Brief - Write the records out again exactly, leaving no images in.

::: Source material :::

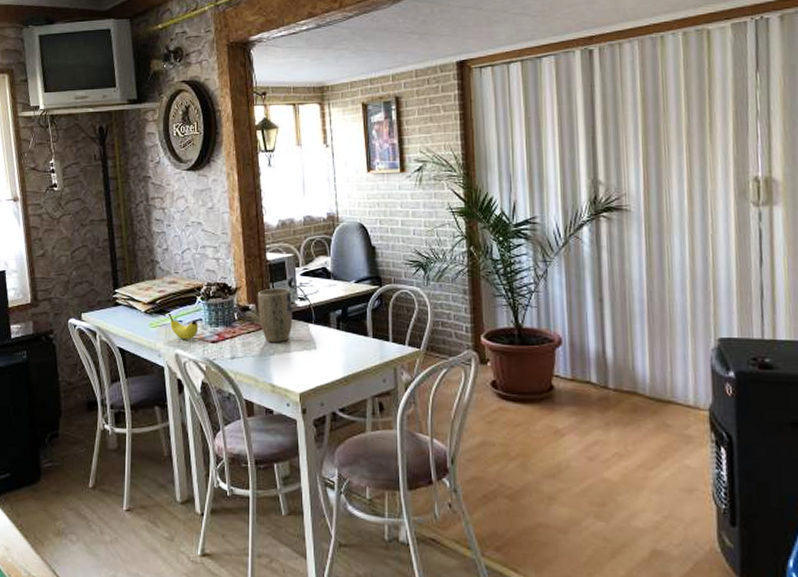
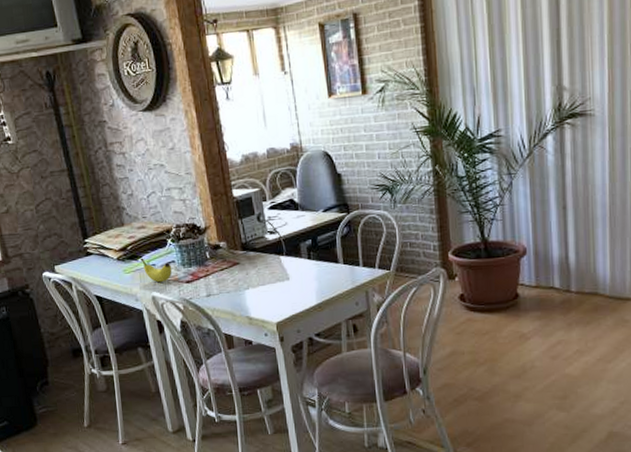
plant pot: present [257,288,293,343] -> none [226,223,264,278]

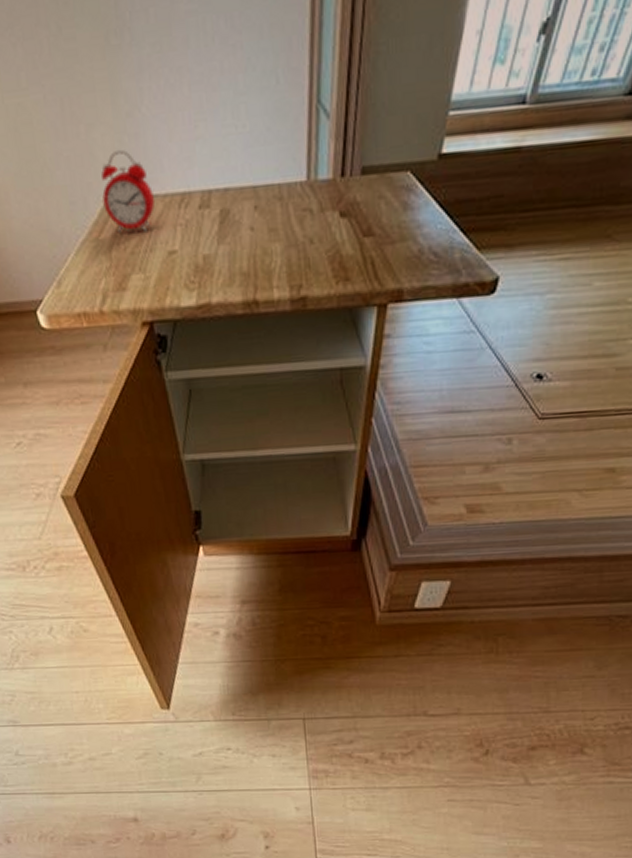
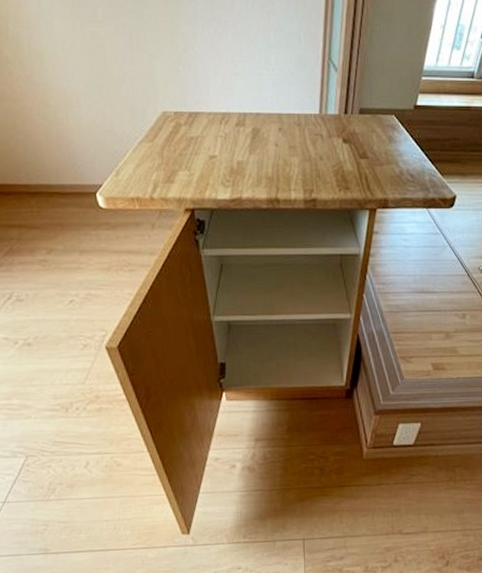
alarm clock: present [101,149,155,233] -> none [159,75,201,140]

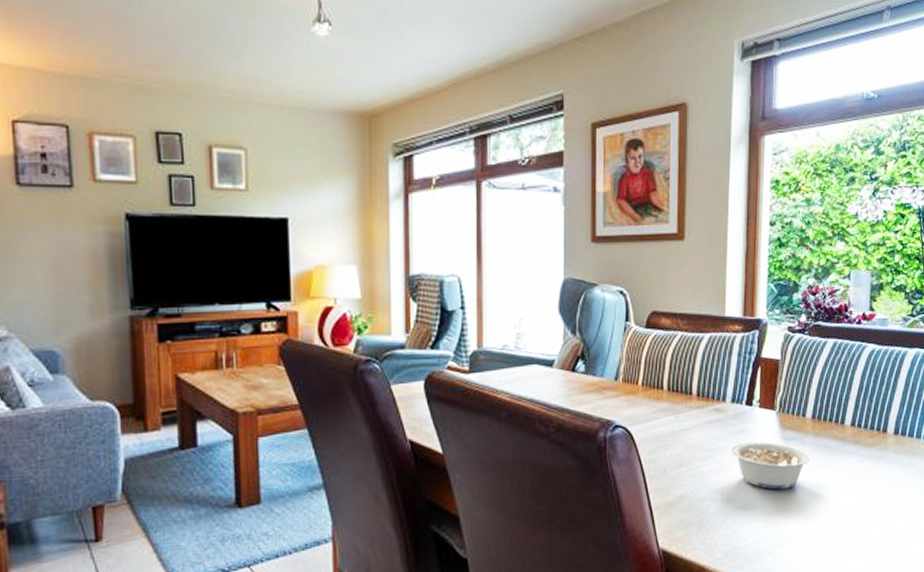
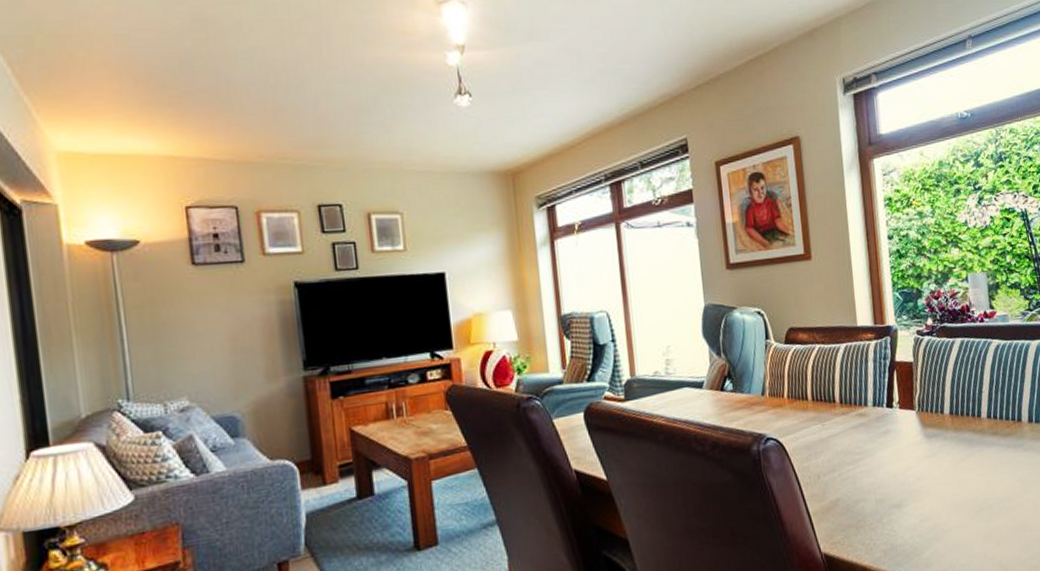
legume: present [729,441,810,490] -> none [876,440,953,486]

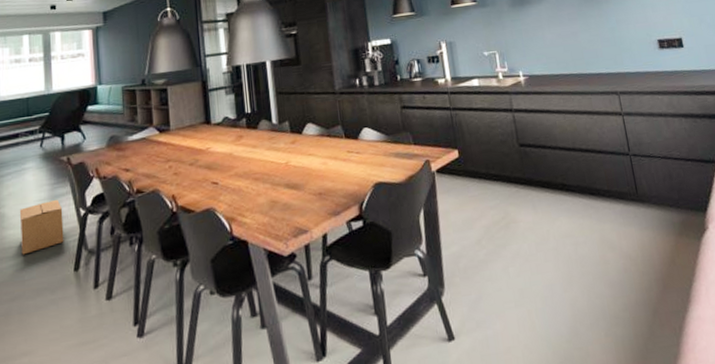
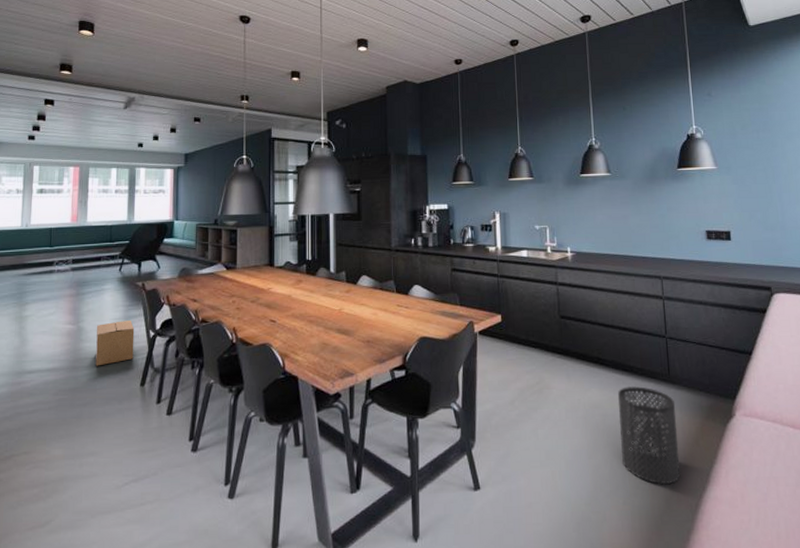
trash can: none [587,209,661,310] -> present [617,386,681,484]

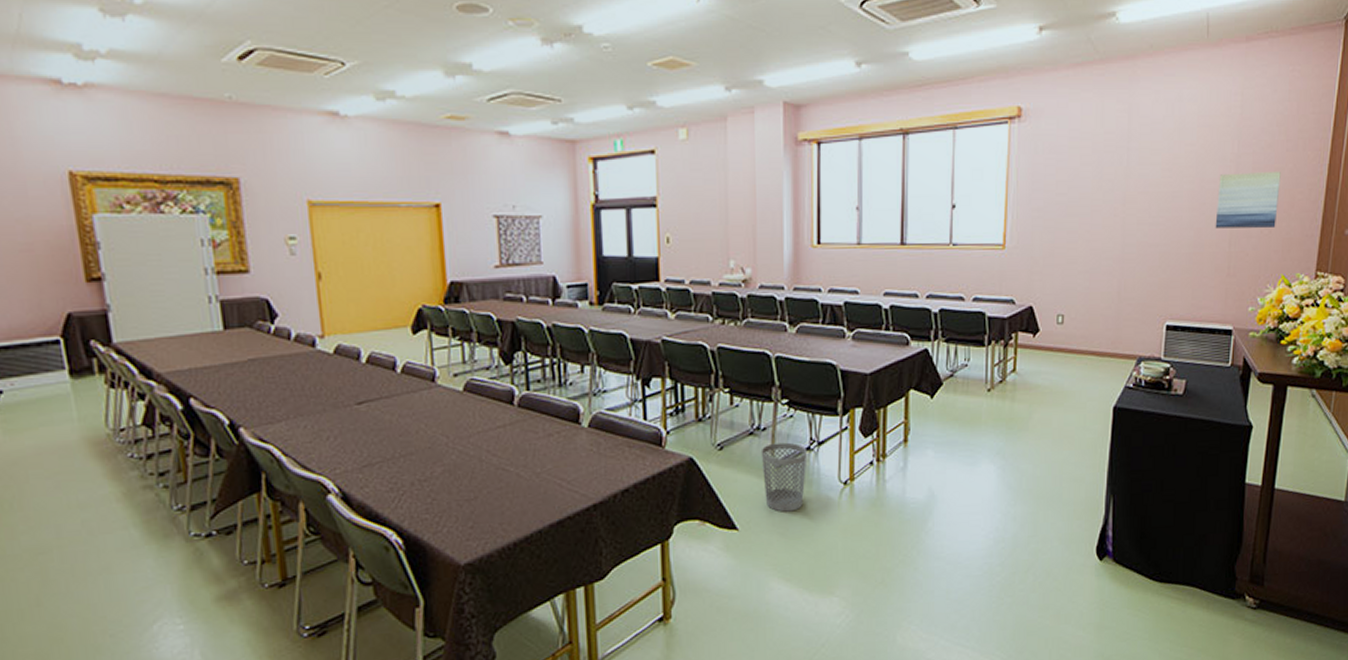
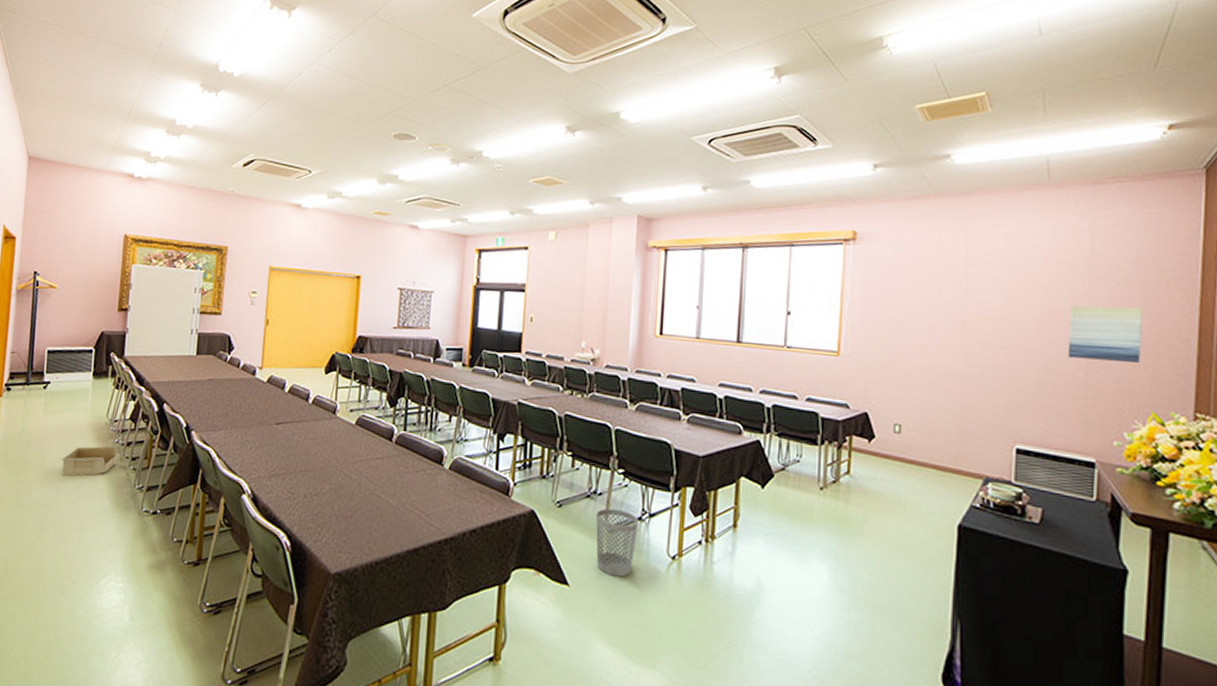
storage bin: none [50,463,138,512] -> present [61,446,118,477]

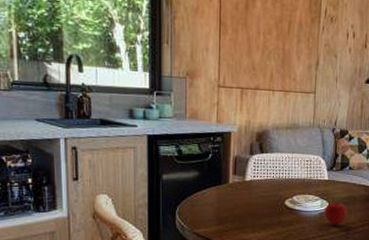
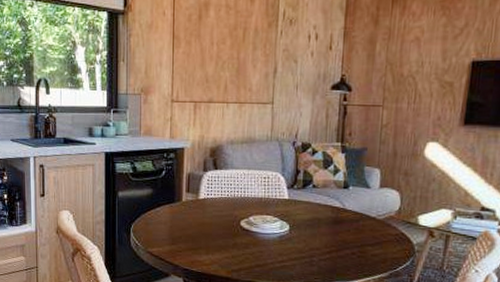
apple: present [324,202,348,225] -> none [285,224,312,251]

:::

Task result -
plant pot: present [257,288,293,343] -> none [226,223,264,278]

alarm clock: present [101,149,155,233] -> none [159,75,201,140]

legume: present [729,441,810,490] -> none [876,440,953,486]

trash can: none [587,209,661,310] -> present [617,386,681,484]

storage bin: none [50,463,138,512] -> present [61,446,118,477]

apple: present [324,202,348,225] -> none [285,224,312,251]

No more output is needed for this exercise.